"C’est récemment que sont apparus, comme des clignotants inquiétants mais délicats à interpréter, l’accusation courroucée de « gouvernement des juges » et le soupçon qu’ils agiraient en « ennemis du peuple », ceci alors que d’une part l’opinion publique, « désolée » chaque année davantage, nourrit le sentiment que le respect des libertés et des droits fondamentaux empêcherait le maintien de l’ordre et représenterait même un risque pour la sécurité intérieure des nations ; d’autre part que, faisant écho à cet a priori, ou l’alimentant par démagogie, le monde politique aborde chaque nouvelle crise en privilégiant toujours plus avant la déjudiciarisation des solutions à lui apporter."
Droits humains, état de droit, séparation des pouvoirs : chefs d’œuvre en péril ?
Qui ne voit, en effet, que nous vivons un dangereux processus de retournement de nos valeurs fondamentales ? Et pas seulement en Chine, en Iran ou au Qatar. La remise en question des libertés et la contestation de l’état de droit sont en progression partout. En ce compris chez nous.
Quatre ans après son premier essai, Radicaliser la Justice, Projet pour la démocratie, Manuela Cadelli approfondit ses réflexions. Remontant à la Révolution française, où elle situe le point d’origine de nos démocraties occidentales, puis à la libération de 1945, moment essentiel de leur refondation, elle analyse les raisons d’une lente dégradation.
L’entre-deux guerres voit donc la montée en puissance d’une forme de darwinisme social qui, conjugué à un antisémitisme bestial, culmine avec l’avènement d’Hitler, le nazisme et la Shoah. En 1945, le monde se réveille avec une devise forte : « Plus jamais cela ». L’équilibre des pouvoirs est redessiné. Les élus, qui ont fait ou laissé faire, sont partiellement discrédités. Les conventions internationales signées à l’époque renforcent donc le rôle des juges (qui n’ont pourtant pas non plus été tout blancs dans cette triste aventure), investis d’un rôle de gardiens des libertés publiques et de l’état de droit.
« En sorte qu’Auschwitz ne se répète pas et que rien de semblable n’arrive ». Ce nouvel impératif catégorique, cette actualisation de l’exigence kantienne, c’est la promesse et l’exigence du Plus jamais ça assigné au monde après la faillite morale et institutionnelle de l’Holocauste.
Les juges, nationaux et internationaux sont érigés en sentinelles de l’état de droit. Il y a désormais plus dans la loi que la loi.

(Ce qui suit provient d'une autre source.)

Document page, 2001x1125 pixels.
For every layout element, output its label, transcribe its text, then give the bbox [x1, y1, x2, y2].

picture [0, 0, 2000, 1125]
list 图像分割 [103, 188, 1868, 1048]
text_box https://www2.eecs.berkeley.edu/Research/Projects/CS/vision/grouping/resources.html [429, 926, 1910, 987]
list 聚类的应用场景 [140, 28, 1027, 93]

"Je prétends … qu’un véritable testament a été transmis aux institutions et singulièrement à la justice et à ses acteurs, par l’ensemble des décideurs politiques qui ont été les témoins et les survivants de cette période de l’histoire et qui ont voulu, comme le rappelle Alain Supiot, refonder dans la modernité les principes et les valeurs à la fois du christianisme et des Lumières et qui tiennent dans deux points essentiels : d’une part, les droits et les libertés ; d’autre part, sur la base de la démocratie sociale, les valeurs d’égalité et de solidarité."

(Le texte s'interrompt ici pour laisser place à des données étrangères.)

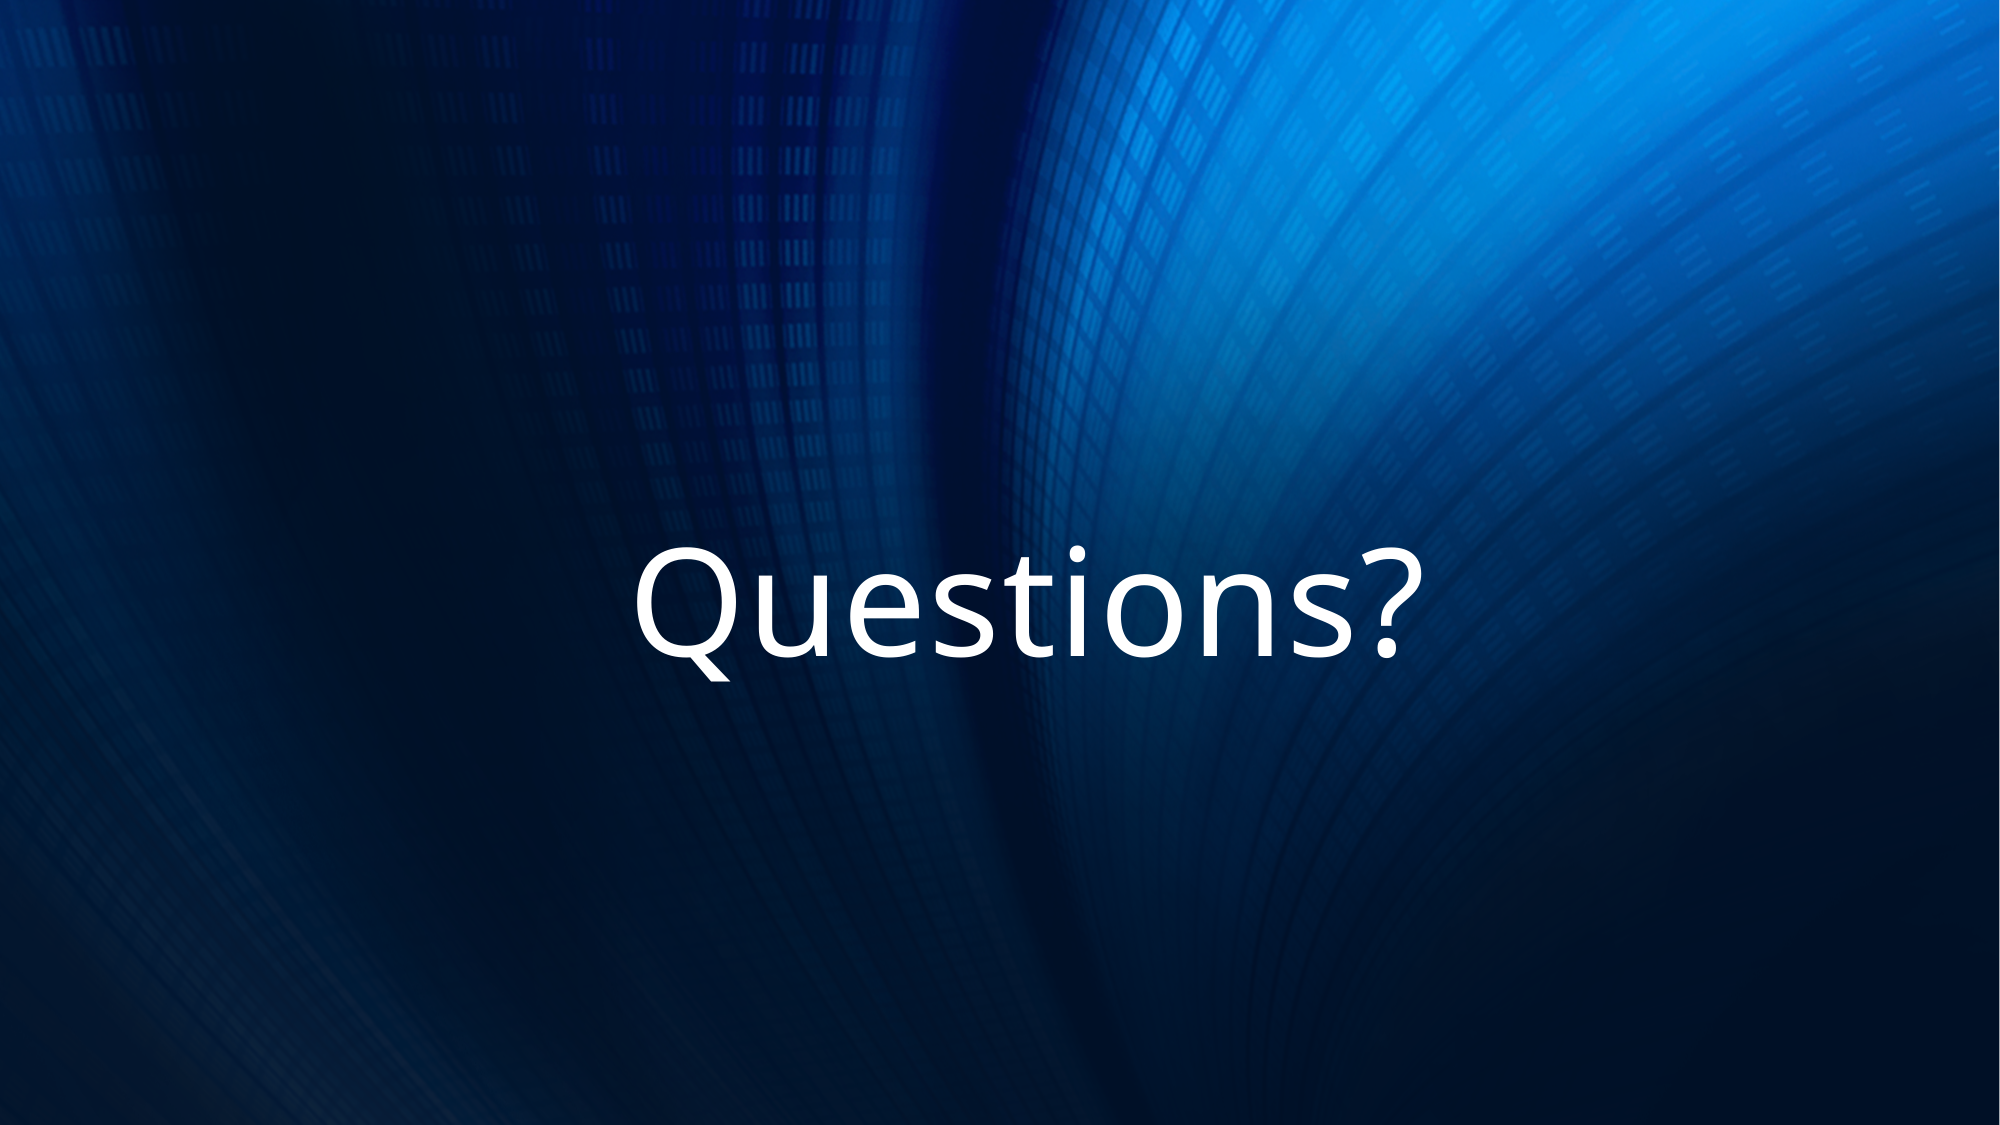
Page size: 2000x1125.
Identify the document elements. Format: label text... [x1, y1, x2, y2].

picture [0, 0, 2000, 1125]
title Questions? [314, 503, 1741, 693]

Gardien des promesses, protecteur des minorités, légataire de l’exigence civilisationnelle, le juge doit protéger cet héritage.
Et l’autrice de convoquer les migrants, les travailleurs et les pauvres, tous les exclus du néolibéralisme, pour inciter ses collègues à résister à la dystopie en marche, à s’engager pour faire survivre notre civilisation humaniste qui se meurt. Un véritable appel à la militance pour le droit, contre l’omnipuissance des multinationales et la désertion de nos gouvernants.
"La démocratie, les Lumières, la raison, les libertés et l’humanisme n’ont pas été balayés en une seule séquence et par quelques hommes politiques charismatiques, sans qu’un terreau moral, politique et culturel l’ait permis, voire encouragé…. Ces critères sont parfaitement rencontrés dans l’époque que nous affrontons. Conjugués à la comparaison que j’ai tentée entre les symptômes qu’elle révèle et les éléments saillants du totalitarisme déduit de l’analyse d’Hannah Arendt, outre ceux de l’essai de Michaël Foessel, ils démontrent que nous en sommes – exactement et à nouveau – revenus à un point identique de basculement majeur et civilisationnel."
Comme dans l’époustouflant Caterina ou la beauté de tuer des fascistes de Tiago Rodrigues, l’histoire n’est cependant pas écrite. L’effroyable machine à broyer les libertés peut encore être arrêtée. Mais si, pour Tiago Rodrigues (ou en tout cas pour certains de ses personnages), la démocratie et les mots sont impuissants à empêcher la montée du populisme et du fascisme, Manuela Cadelli croit, au contraire, que les juges peuvent faire barrage à l’horreur.
Prenons en conscience et résistons. C’est l’appel de Manuela.